外へ。自己への現前を求めようと内面への回帰は仮象のうちで演じられる。テクストは最後まで「ドラマ」のように演出されており、匣を復元しながら決着の際の稜ー現在形で表現される「わたし」ーは、統御の錯覚をもつ法でしか許されないだろう。

✅ふられた賽(采)、のへやへもどるしか並べられた人をつらぬく糸、へ
夜。迷路のような都会へ繰り出すはず、が采の一振りによってぼくの手形のなかに戻されるのだった。数えきれないほどの物語はすでに演技されていたのだ。こえの距離を測りながら、ひとの色を落とし込みながら、杖に凭れてぼくは、同じ驚きを覚えるのだった。

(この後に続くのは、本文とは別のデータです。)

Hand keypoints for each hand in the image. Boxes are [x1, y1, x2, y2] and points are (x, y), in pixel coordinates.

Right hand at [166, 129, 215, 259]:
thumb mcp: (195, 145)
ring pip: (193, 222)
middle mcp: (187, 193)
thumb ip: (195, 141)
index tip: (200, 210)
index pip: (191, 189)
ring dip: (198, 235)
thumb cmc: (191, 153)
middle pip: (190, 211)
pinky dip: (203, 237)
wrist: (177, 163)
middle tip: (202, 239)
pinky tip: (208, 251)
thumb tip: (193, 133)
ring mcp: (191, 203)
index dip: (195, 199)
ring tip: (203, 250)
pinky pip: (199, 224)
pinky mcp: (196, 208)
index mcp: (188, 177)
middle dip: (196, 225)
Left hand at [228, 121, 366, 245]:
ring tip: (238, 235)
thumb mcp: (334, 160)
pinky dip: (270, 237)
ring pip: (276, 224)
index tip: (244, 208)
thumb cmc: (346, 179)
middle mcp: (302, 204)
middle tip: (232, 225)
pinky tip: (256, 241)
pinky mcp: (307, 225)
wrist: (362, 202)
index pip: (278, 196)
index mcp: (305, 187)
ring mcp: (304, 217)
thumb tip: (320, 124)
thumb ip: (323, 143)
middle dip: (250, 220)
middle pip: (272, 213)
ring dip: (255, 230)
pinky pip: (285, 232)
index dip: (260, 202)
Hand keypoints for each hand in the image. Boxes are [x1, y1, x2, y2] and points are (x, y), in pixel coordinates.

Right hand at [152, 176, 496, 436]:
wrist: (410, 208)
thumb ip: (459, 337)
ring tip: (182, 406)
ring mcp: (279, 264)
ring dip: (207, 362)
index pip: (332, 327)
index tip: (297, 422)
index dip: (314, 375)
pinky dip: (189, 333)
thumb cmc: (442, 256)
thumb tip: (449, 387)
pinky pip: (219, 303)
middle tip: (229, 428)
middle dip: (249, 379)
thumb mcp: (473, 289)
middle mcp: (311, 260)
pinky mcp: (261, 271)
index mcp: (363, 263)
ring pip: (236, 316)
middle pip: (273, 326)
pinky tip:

✅ぼくの代わりにぼくに置かれぼくを提示する装置(3Dプリンター)がぼくを数える

自らを広げようとして、装置にねじれが生じ、そこにいくつかの部品を補足する(接ぎ木)。折りたたむ面の内角に、対面の鏡へ映し出された「仮象=錯覚」のわたしを説明しようとすることばが、装置のなかに組み込まれ包囲され、テクストの再帰へと引きずり込まれてゆく。